═══ Exercise input

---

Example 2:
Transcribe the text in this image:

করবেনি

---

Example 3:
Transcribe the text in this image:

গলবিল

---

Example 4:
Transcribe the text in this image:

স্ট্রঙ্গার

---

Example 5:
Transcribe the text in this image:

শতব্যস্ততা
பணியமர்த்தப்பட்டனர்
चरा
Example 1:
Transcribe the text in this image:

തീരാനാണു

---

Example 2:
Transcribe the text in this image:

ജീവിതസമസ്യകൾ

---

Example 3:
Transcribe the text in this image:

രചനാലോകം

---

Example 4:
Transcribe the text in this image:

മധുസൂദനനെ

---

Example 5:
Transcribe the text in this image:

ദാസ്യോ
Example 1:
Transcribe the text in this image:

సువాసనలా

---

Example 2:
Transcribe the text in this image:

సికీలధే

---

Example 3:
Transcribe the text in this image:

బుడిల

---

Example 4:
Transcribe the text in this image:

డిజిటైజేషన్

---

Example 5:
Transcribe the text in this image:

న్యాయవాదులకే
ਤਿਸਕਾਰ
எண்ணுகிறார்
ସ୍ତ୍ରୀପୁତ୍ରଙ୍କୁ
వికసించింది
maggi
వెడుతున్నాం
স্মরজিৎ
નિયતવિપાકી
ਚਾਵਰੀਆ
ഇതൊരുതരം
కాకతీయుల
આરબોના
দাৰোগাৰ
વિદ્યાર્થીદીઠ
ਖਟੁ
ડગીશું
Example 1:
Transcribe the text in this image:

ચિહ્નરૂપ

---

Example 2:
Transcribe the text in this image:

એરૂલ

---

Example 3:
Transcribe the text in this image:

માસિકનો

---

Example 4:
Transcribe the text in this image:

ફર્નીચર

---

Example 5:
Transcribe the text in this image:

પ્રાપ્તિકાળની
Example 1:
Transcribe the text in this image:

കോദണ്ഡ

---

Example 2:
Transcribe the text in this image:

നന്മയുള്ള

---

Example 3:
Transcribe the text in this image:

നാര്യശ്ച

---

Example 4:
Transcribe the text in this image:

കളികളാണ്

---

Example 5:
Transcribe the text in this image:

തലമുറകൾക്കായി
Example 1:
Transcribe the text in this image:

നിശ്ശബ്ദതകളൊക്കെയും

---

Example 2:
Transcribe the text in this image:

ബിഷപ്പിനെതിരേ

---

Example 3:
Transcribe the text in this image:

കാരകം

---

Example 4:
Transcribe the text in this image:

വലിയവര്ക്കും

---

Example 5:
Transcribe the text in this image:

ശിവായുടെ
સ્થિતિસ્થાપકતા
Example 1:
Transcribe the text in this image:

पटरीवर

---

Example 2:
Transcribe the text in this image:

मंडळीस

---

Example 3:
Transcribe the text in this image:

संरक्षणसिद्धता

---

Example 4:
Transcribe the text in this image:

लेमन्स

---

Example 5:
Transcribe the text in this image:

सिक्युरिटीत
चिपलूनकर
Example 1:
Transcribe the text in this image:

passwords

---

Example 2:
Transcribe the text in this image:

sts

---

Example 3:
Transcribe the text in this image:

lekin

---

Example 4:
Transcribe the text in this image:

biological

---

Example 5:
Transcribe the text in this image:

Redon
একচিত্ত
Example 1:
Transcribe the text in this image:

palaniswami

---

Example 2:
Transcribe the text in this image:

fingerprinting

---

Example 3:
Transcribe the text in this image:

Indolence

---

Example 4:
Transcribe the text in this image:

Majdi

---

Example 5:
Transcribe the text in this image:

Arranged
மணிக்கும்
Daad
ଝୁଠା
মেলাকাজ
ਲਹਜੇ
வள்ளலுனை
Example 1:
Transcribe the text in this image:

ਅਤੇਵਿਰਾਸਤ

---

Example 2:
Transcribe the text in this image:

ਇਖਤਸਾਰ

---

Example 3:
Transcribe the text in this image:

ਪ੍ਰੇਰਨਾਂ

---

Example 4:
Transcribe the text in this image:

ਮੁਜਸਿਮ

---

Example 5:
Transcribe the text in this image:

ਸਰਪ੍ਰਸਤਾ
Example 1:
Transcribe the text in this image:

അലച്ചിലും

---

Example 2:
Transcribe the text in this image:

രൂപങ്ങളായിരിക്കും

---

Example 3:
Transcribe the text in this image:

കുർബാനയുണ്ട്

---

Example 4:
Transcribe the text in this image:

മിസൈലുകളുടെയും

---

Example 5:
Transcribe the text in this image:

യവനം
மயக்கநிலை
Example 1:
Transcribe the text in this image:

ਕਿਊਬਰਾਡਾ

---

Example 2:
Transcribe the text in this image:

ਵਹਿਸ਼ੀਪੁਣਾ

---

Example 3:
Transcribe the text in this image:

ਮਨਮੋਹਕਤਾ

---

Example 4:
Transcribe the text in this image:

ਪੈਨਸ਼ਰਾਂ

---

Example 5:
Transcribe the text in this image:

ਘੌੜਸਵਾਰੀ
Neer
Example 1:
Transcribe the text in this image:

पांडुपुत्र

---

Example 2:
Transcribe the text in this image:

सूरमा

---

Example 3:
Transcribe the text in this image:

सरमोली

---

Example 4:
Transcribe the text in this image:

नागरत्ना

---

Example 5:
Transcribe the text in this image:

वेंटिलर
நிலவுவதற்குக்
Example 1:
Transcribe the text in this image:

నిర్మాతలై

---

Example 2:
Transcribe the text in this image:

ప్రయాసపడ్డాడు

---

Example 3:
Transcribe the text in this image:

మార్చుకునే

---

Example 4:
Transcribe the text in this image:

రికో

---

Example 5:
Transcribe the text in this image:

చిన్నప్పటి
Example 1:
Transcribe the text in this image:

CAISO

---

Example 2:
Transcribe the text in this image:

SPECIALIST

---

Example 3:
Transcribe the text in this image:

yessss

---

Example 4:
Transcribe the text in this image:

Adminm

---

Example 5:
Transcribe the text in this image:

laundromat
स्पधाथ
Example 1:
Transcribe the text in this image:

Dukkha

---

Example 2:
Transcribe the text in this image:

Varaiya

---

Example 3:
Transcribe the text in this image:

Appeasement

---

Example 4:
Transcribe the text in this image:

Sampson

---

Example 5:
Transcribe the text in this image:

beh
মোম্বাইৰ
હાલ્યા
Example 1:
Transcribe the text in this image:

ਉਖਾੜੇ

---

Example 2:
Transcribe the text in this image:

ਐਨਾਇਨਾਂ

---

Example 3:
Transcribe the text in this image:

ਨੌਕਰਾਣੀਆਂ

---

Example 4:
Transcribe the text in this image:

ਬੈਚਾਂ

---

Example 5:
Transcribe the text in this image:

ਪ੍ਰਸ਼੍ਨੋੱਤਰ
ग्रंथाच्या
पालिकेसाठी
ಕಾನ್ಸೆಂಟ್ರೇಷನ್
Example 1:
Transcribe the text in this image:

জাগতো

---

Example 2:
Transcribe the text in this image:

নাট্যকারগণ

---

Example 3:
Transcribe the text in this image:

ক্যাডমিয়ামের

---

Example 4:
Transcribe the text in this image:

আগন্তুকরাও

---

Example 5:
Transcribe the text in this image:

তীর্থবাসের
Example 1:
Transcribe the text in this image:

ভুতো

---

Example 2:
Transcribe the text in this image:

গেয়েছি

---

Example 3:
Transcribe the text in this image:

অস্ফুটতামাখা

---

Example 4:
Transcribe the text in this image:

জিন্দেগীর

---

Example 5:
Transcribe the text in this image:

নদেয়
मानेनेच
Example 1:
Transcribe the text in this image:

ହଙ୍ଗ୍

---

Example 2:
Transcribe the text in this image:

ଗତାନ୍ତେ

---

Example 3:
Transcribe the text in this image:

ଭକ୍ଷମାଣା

══════

■ **Aim of the task**
The answer must be the full data, repeated word for word.

■ **Finished exercise**
---

Example 2:
Transcribe the text in this image:

করবেনি

---

Example 3:
Transcribe the text in this image:

গলবিল

---

Example 4:
Transcribe the text in this image:

স্ট্রঙ্গার

---

Example 5:
Transcribe the text in this image:

শতব্যস্ততা
பணியமர்த்தப்பட்டனர்
चरा
Example 1:
Transcribe the text in this image:

തീരാനാണു

---

Example 2:
Transcribe the text in this image:

ജീവിതസമസ്യകൾ

---

Example 3:
Transcribe the text in this image:

രചനാലോകം

---

Example 4:
Transcribe the text in this image:

മധുസൂദനനെ

---

Example 5:
Transcribe the text in this image:

ദാസ്യോ
Example 1:
Transcribe the text in this image:

సువాసనలా

---

Example 2:
Transcribe the text in this image:

సికీలధే

---

Example 3:
Transcribe the text in this image:

బుడిల

---

Example 4:
Transcribe the text in this image:

డిజిటైజేషన్

---

Example 5:
Transcribe the text in this image:

న్యాయవాదులకే
ਤਿਸਕਾਰ
எண்ணுகிறார்
ସ୍ତ୍ରୀପୁତ୍ରଙ୍କୁ
వికసించింది
maggi
వెడుతున్నాం
স্মরজিৎ
નિયતવિપાકી
ਚਾਵਰੀਆ
ഇതൊരുതരം
కాకతీయుల
આરબોના
দাৰোগাৰ
વિદ્યાર્થીદીઠ
ਖਟੁ
ડગીશું
Example 1:
Transcribe the text in this image:

ચિહ્નરૂપ

---

Example 2:
Transcribe the text in this image:

એરૂલ

---

Example 3:
Transcribe the text in this image:

માસિકનો

---

Example 4:
Transcribe the text in this image:

ફર્નીચર

---

Example 5:
Transcribe the text in this image:

પ્રાપ્તિકાળની
Example 1:
Transcribe the text in this image:

കോദണ്ഡ

---

Example 2:
Transcribe the text in this image:

നന്മയുള്ള

---

Example 3:
Transcribe the text in this image:

നാര്യശ്ച

---

Example 4:
Transcribe the text in this image:

കളികളാണ്

---

Example 5:
Transcribe the text in this image:

തലമുറകൾക്കായി
Example 1:
Transcribe the text in this image:

നിശ്ശബ്ദതകളൊക്കെയും

---

Example 2:
Transcribe the text in this image:

ബിഷപ്പിനെതിരേ

---

Example 3:
Transcribe the text in this image:

കാരകം

---

Example 4:
Transcribe the text in this image:

വലിയവര്ക്കും

---

Example 5:
Transcribe the text in this image:

ശിവായുടെ
સ્થિતિસ્થાપકતા
Example 1:
Transcribe the text in this image:

पटरीवर

---

Example 2:
Transcribe the text in this image:

मंडळीस

---

Example 3:
Transcribe the text in this image:

संरक्षणसिद्धता

---

Example 4:
Transcribe the text in this image:

लेमन्स

---

Example 5:
Transcribe the text in this image:

सिक्युरिटीत
चिपलूनकर
Example 1:
Transcribe the text in this image:

passwords

---

Example 2:
Transcribe the text in this image:

sts

---

Example 3:
Transcribe the text in this image:

lekin

---

Example 4:
Transcribe the text in this image:

biological

---

Example 5:
Transcribe the text in this image:

Redon
একচিত্ত
Example 1:
Transcribe the text in this image:

palaniswami

---

Example 2:
Transcribe the text in this image:

fingerprinting

---

Example 3:
Transcribe the text in this image:

Indolence

---

Example 4:
Transcribe the text in this image:

Majdi

---

Example 5:
Transcribe the text in this image:

Arranged
மணிக்கும்
Daad
ଝୁଠା
মেলাকাজ
ਲਹਜੇ
வள்ளலுனை
Example 1:
Transcribe the text in this image:

ਅਤੇਵਿਰਾਸਤ

---

Example 2:
Transcribe the text in this image:

ਇਖਤਸਾਰ

---

Example 3:
Transcribe the text in this image:

ਪ੍ਰੇਰਨਾਂ

---

Example 4:
Transcribe the text in this image:

ਮੁਜਸਿਮ

---

Example 5:
Transcribe the text in this image:

ਸਰਪ੍ਰਸਤਾ
Example 1:
Transcribe the text in this image:

അലച്ചിലും

---

Example 2:
Transcribe the text in this image:

രൂപങ്ങളായിരിക്കും

---

Example 3:
Transcribe the text in this image:

കുർബാനയുണ്ട്

---

Example 4:
Transcribe the text in this image:

മിസൈലുകളുടെയും

---

Example 5:
Transcribe the text in this image:

യവനം
மயக்கநிலை
Example 1:
Transcribe the text in this image:

ਕਿਊਬਰਾਡਾ

---

Example 2:
Transcribe the text in this image:

ਵਹਿਸ਼ੀਪੁਣਾ

---

Example 3:
Transcribe the text in this image:

ਮਨਮੋਹਕਤਾ

---

Example 4:
Transcribe the text in this image:

ਪੈਨਸ਼ਰਾਂ

---

Example 5:
Transcribe the text in this image:

ਘੌੜਸਵਾਰੀ
Neer
Example 1:
Transcribe the text in this image:

पांडुपुत्र

---

Example 2:
Transcribe the text in this image:

सूरमा

---

Example 3:
Transcribe the text in this image:

सरमोली

---

Example 4:
Transcribe the text in this image:

नागरत्ना

---

Example 5:
Transcribe the text in this image:

वेंटिलर
நிலவுவதற்குக்
Example 1:
Transcribe the text in this image:

నిర్మాతలై

---

Example 2:
Transcribe the text in this image:

ప్రయాసపడ్డాడు

---

Example 3:
Transcribe the text in this image:

మార్చుకునే

---

Example 4:
Transcribe the text in this image:

రికో

---

Example 5:
Transcribe the text in this image:

చిన్నప్పటి
Example 1:
Transcribe the text in this image:

CAISO

---

Example 2:
Transcribe the text in this image:

SPECIALIST

---

Example 3:
Transcribe the text in this image:

yessss

---

Example 4:
Transcribe the text in this image:

Adminm

---

Example 5:
Transcribe the text in this image:

laundromat
स्पधाथ
Example 1:
Transcribe the text in this image:

Dukkha

---

Example 2:
Transcribe the text in this image:

Varaiya

---

Example 3:
Transcribe the text in this image:

Appeasement

---

Example 4:
Transcribe the text in this image:

Sampson

---

Example 5:
Transcribe the text in this image:

beh
মোম্বাইৰ
હાલ્યા
Example 1:
Transcribe the text in this image:

ਉਖਾੜੇ

---

Example 2:
Transcribe the text in this image:

ਐਨਾਇਨਾਂ

---

Example 3:
Transcribe the text in this image:

ਨੌਕਰਾਣੀਆਂ

---

Example 4:
Transcribe the text in this image:

ਬੈਚਾਂ

---

Example 5:
Transcribe the text in this image:

ਪ੍ਰਸ਼੍ਨੋੱਤਰ
ग्रंथाच्या
पालिकेसाठी
ಕಾನ್ಸೆಂಟ್ರೇಷನ್
Example 1:
Transcribe the text in this image:

জাগতো

---

Example 2:
Transcribe the text in this image:

নাট্যকারগণ

---

Example 3:
Transcribe the text in this image:

ক্যাডমিয়ামের

---

Example 4:
Transcribe the text in this image:

আগন্তুকরাও

---

Example 5:
Transcribe the text in this image:

তীর্থবাসের
Example 1:
Transcribe the text in this image:

ভুতো

---

Example 2:
Transcribe the text in this image:

গেয়েছি

---

Example 3:
Transcribe the text in this image:

অস্ফুটতামাখা

---

Example 4:
Transcribe the text in this image:

জিন্দেগীর

---

Example 5:
Transcribe the text in this image:

নদেয়
मानेनेच
Example 1:
Transcribe the text in this image:

ହଙ୍ଗ୍

---

Example 2:
Transcribe the text in this image:

ଗତାନ୍ତେ

---

Example 3:
Transcribe the text in this image:

ଭକ୍ଷମାଣା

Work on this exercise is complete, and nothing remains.